About the fundus model
I encountered the following problem while using this fundus model: RuntimeError: The size of tensor a (449) must match the size of tensor b (225) at non-singleton dimension 3. I have tried various methods, including modifying parameters and inputting dimensions, but still haven't solved the problem.
Thanks for your questions! Have you tried other models? Does only the fundus model fail?
Also, make sure your input image is resized to 384×384.
I just tried fundus model. And the input image is resized to 384×384. However, it still fails. The code is below:
import os
os.environ['CUDA_VISIBLE_DEVICES'] = "0"
from transformers import Qwen2VLForConditionalGeneration, AutoProcessor
import torch
from PIL import Image
MODEL_PATH = "./deepseek_fundus"
device = torch.device("cuda:0" if torch.cuda.is_available() else "cpu")
model = Qwen2VLForConditionalGeneration.from_pretrained(
MODEL_PATH,
torch_dtype=torch.bfloat16,
# attn_implementation="flash_attention_2",
device_map=device,
)
processor = AutoProcessor.from_pretrained(MODEL_PATH)
def process_single_message(message):
image_path = message["content"][0]["image"]

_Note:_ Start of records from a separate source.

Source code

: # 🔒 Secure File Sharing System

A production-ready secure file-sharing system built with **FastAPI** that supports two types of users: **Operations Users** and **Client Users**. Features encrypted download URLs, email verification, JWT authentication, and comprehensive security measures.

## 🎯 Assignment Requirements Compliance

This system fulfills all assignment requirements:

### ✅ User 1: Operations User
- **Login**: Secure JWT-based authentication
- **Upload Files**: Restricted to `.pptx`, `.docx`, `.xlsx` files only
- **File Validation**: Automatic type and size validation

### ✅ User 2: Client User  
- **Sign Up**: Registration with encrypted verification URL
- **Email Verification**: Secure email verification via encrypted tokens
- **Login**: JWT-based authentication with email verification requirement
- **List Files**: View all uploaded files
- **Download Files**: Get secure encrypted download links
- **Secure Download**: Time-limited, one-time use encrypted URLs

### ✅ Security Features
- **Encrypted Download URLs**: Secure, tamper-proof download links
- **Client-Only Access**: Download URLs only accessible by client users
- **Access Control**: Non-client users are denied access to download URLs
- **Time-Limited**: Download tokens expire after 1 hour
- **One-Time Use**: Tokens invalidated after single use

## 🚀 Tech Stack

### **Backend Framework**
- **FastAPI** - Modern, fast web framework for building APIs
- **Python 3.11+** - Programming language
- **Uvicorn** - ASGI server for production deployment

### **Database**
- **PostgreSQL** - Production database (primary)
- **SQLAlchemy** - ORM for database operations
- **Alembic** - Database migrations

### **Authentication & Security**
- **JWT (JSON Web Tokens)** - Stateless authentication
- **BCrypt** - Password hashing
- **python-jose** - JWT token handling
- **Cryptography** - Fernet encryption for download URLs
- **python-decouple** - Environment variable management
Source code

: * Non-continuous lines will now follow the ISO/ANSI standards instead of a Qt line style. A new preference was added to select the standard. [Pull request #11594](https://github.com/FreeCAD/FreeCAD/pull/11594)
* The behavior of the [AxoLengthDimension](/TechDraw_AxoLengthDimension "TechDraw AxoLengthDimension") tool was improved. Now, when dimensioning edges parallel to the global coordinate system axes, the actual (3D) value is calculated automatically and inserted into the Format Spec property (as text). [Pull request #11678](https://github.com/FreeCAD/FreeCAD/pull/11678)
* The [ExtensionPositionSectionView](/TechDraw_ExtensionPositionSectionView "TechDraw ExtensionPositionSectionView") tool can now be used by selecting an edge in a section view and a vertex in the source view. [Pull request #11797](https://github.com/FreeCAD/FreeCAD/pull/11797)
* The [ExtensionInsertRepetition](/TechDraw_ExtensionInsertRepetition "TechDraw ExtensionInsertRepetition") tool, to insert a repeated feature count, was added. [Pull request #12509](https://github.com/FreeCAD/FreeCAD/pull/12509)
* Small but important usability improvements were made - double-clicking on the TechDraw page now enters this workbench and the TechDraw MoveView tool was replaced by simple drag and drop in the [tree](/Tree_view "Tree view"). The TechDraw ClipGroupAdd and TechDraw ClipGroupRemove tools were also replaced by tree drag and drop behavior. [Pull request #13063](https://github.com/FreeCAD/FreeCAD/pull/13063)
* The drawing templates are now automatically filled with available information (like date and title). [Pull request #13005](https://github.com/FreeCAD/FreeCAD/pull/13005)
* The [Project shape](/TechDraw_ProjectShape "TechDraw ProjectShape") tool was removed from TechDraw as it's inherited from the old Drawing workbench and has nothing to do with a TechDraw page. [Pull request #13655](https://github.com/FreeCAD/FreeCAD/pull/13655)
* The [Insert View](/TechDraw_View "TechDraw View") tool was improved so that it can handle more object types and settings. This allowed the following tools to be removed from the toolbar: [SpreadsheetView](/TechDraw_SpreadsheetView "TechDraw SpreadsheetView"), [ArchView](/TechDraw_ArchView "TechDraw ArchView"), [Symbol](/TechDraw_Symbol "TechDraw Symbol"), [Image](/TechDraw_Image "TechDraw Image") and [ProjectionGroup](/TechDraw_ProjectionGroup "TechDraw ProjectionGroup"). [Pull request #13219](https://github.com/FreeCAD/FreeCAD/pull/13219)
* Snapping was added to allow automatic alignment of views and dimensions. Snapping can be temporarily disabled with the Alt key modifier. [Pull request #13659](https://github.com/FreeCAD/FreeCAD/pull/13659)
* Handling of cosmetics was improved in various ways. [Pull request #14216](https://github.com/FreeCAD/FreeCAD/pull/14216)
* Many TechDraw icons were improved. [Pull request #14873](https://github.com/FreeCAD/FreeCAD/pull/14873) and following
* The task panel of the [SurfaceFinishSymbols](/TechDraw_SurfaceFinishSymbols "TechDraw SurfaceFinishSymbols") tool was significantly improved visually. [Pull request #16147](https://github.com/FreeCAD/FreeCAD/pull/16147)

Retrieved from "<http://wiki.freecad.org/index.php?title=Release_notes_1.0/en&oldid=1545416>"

# print("image_path:", image_path)
image = Image.open(image_path).convert("RGB")
print("image size:", image.size)
image = image.resize((384, 384))
text = processor.apply_chat_template(
[message],
tokenize=False,
add_generation_prompt=True
)
inputs = processor(
text=text,
images=[image],
videos=None,
padding=True,
return_tensors="pt"
).to(device)
# print("Pixel values shape:", inputs.pixel_values.shape)
# print("inputs:", inputs)
generated_ids = model.generate(
**inputs,
max_new_tokens=512,
do_sample=True
)
# print("generated_ids:", generated_ids)
output_text = processor.batch_decode(
generated_ids[:, inputs.input_ids.shape[1]:],
skip_special_tokens=True
)
return output_text[0]
message = {
"role": "user",
"content": [
{
"type": "image",
"image": "0_left.jpg"
},
{
"type": "text",
"text": "这张眼底图有什么异常?"
}
]
}
result = process_single_message(message)
print("模型输出:", result)
Thanks for reaching out.
I’ve verified that my code runs correctly, and I’m using the code provided in ModelCard for inference. Please try running your code based on this structure and double-check that your input data (including image paths and JSON formatting) matches exactly.
A possible problem may be caused by not using the:
process_vision_info()
to process data.
If you still encounter issues, feel free to let me know, and we can troubleshoot further together.
Thank you for your help.
I have successfully reproduced it based on this structure.